On the day I write these lines the creation of the Musée Rodin has been determined upon. The two chambers have voted by a majority that proves that everything France contains in the way of cultivated intelligence desires to assure a home worthy of itself for the works of its greatest sculptor.
But before we have arrived there what other mishaps may not befall! It is too soon to write the history of the Musée Rodin. Its adventure is not less singular than all the others that have marked this long career, certain of which have been summed up in these pages. The more forceful the personality, the more it is in contradiction with the passions of the vulgar, the more are the incidents that spring up in the contact of these two opposite elements. It would require a whole volume to recount those that have punctuated the life of Rodin during these later years.
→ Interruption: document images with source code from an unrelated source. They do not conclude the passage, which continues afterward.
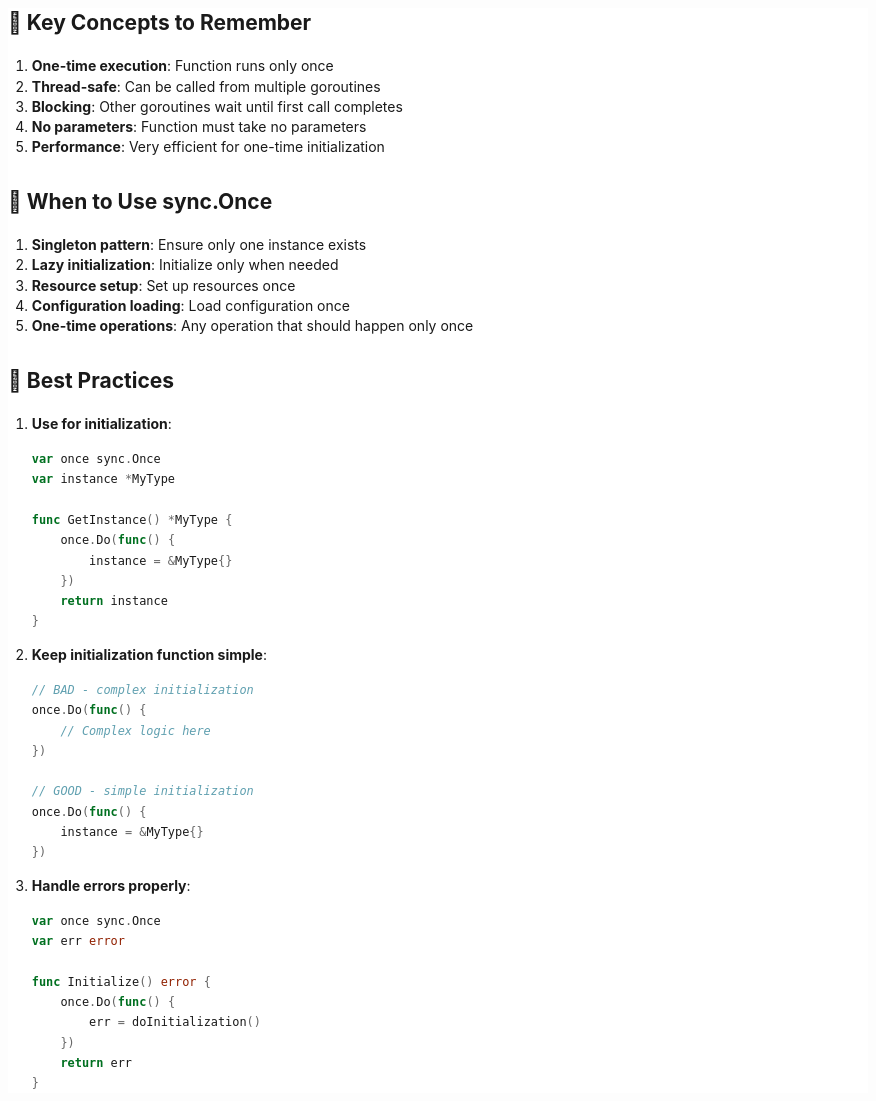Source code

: ## 🧪 Key Concepts to Remember

1. **One-time execution**: Function runs only once
2. **Thread-safe**: Can be called from multiple goroutines
3. **Blocking**: Other goroutines wait until first call completes
4. **No parameters**: Function must take no parameters
5. **Performance**: Very efficient for one-time initialization

## 🎯 When to Use sync.Once

1. **Singleton pattern**: Ensure only one instance exists
2. **Lazy initialization**: Initialize only when needed
3. **Resource setup**: Set up resources once
4. **Configuration loading**: Load configuration once
5. **One-time operations**: Any operation that should happen only once

## 🎯 Best Practices

1. **Use for initialization**:
   ```go
   var once sync.Once
   var instance *MyType
   
   func GetInstance() *MyType {
       once.Do(func() {
           instance = &MyType{}
       })
       return instance
   }
   ```

2. **Keep initialization function simple**:
   ```go
   // BAD - complex initialization
   once.Do(func() {
       // Complex logic here
   })
   
   // GOOD - simple initialization
   once.Do(func() {
       instance = &MyType{}
   })
   ```

3. **Handle errors properly**:
   ```go
   var once sync.Once
   var err error
   
   func Initialize() error {
       once.Do(func() {
           err = doInitialization()
       })
       return err
   }
   ```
Despite the bitterness of the combat, the master has had nothing to complain of and does not complain. The outcome of his life-story is most beautiful, and if this beauty already strikes us, it is in the years to come that it will attain its full glory. For if the gesture with which Rodin offers to France his work and his dearest possessions is that of those who count in the annals of their country, no one perhaps has ever received such a homage as that which the country has bestowed upon him in the manner of accepting his gift. In the midst of war, in the very hour when the country is suffering unheard of evils, it has self-possession enough in the firmness of its indomitable soul to honor in a magnificent way the work of one of its sons—a work accomplished in time of peace. Turning its attention for an instant from the necessities of war, from the front where it struggles, suffers, and dies, it remains calm enough, sufficiently sure of itself, to offer to one of its heroes of toil, and of the thought which its soldiers defend, a testimony of its gratitude and admiration.